Which was the first restaurant you worked in?
What was the last London restaurant you went to, apart from your own?
XU, a fantastic Taiwanese restaurant and teahouse in Soho. Taiwanese food is not as regularly promoted or covered in the press, but it is certainly a cuisine to try.
What or who has been the biggest influence on the way you cook and why?
My mum. My mum has taught me everything I know about cooking from the point of view of passion. Being Sri Lankan it really sets you up well to use the skill-set to go on to cook the Pan Asian food I specialist in now. Such intricate flavours and ingredients. I also work with a team of very experienced professionals, so they all inspire me.

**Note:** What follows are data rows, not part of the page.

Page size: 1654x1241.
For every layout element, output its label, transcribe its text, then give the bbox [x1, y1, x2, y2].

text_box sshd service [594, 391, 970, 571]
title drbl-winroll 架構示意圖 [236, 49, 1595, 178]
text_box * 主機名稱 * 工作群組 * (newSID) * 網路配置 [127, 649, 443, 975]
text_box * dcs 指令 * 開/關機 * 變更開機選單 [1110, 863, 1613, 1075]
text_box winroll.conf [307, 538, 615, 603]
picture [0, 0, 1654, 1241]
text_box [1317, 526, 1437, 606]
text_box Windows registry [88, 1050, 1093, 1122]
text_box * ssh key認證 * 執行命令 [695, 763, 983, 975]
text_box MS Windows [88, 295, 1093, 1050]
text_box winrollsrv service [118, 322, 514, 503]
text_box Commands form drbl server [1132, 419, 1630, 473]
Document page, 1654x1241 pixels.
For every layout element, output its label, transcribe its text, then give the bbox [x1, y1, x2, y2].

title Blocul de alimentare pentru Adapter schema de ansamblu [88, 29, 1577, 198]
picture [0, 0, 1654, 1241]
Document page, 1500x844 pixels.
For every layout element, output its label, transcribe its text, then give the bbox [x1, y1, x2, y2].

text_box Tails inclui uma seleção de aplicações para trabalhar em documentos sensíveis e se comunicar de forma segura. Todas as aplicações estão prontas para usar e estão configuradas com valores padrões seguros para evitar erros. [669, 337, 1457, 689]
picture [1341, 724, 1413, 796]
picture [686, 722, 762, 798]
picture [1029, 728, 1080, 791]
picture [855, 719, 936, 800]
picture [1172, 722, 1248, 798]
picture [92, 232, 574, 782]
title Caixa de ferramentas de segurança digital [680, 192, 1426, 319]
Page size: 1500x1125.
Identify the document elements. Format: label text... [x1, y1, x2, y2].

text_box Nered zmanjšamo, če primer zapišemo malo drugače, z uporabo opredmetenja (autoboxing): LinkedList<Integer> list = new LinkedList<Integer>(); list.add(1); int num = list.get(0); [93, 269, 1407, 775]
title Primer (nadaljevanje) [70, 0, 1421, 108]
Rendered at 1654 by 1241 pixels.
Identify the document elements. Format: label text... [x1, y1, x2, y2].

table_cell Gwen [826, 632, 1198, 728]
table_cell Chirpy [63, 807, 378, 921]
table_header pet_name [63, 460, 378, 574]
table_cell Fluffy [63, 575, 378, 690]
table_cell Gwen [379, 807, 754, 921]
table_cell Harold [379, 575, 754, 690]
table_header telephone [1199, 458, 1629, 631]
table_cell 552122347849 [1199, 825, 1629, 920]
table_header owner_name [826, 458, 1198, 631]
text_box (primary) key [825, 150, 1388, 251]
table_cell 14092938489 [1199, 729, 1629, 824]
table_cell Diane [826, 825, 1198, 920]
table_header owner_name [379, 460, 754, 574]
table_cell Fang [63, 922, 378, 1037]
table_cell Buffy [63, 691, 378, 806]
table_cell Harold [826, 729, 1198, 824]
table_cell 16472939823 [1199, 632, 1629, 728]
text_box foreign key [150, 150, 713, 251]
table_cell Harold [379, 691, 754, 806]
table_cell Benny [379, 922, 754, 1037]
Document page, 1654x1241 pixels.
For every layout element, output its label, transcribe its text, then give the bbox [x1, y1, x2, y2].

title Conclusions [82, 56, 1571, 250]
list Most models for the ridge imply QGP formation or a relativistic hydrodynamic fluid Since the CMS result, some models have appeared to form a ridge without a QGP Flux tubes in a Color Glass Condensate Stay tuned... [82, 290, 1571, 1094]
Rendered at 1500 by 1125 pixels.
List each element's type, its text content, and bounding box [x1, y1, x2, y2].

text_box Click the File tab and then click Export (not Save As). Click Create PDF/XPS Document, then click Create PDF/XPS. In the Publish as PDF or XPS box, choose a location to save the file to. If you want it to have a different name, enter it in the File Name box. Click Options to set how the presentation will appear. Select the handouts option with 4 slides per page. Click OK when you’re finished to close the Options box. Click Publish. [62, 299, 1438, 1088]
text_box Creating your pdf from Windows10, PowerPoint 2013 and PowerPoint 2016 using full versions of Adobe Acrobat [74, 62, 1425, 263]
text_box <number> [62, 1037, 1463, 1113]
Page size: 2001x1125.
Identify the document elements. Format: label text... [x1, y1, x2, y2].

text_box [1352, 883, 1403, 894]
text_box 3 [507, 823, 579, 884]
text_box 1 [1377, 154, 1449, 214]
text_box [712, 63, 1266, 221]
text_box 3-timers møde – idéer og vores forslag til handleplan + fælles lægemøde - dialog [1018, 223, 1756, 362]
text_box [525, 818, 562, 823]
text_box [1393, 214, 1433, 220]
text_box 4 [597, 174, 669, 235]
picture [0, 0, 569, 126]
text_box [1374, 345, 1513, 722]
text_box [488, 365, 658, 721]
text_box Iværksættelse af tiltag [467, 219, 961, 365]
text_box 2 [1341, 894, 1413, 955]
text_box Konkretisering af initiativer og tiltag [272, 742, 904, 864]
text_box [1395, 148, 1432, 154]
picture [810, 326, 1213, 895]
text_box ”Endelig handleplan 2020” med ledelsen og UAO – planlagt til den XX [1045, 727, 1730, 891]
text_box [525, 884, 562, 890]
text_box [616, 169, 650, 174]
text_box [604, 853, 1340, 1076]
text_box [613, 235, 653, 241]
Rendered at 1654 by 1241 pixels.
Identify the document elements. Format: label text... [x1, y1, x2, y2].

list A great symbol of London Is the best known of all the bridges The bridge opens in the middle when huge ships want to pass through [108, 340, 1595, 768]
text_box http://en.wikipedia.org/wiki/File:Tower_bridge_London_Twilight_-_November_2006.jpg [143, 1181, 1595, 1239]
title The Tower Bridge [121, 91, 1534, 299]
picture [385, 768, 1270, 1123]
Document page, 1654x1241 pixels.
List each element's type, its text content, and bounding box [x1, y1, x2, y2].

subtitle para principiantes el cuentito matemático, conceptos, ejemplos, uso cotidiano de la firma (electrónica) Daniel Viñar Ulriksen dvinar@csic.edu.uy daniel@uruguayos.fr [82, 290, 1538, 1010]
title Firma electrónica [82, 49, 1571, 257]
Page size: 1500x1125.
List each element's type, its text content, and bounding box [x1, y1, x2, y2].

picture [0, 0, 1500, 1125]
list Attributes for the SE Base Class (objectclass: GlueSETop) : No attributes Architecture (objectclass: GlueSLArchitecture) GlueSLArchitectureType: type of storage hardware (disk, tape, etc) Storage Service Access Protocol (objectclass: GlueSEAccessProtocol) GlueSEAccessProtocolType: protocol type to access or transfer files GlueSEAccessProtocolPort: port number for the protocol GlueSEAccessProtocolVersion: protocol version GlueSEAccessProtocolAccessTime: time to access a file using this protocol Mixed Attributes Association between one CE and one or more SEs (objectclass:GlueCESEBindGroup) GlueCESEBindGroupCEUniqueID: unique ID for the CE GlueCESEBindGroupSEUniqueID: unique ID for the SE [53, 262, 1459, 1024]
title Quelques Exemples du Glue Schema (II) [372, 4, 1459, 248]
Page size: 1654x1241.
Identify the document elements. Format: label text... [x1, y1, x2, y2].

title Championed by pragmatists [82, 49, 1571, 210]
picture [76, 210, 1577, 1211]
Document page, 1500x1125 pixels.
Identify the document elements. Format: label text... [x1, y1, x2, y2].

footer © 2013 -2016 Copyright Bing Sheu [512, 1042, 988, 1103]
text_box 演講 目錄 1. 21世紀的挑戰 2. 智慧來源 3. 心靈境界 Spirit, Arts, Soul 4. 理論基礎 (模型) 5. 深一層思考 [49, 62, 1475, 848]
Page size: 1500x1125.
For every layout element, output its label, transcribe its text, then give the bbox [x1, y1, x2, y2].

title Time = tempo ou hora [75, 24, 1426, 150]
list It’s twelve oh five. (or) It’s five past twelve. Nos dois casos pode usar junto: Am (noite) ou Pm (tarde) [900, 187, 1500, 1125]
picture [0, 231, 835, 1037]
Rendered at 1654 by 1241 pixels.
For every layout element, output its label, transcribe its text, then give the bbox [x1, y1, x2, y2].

What is your personal signature dish?
Grilled stone bass, Thai curry bisque.
Which other chef’s) do you most admire?
Nobu, Massimo Bottura and Gordon Ramsay.
What’s the best part of your job?
It’s the creativity, also feeding our guests and seeing their happy faces every week.
And the worst?
Being around the temptation to eat all the time.
What would your last meal be?
Anything cooked by my mum.
Do you have a chef’s shortcut that you can share with us?
There aren’t really any shortcuts, for the best results, you have to put the work in. Plus the nature of the food we create relies on detailed planning, preparation and serving.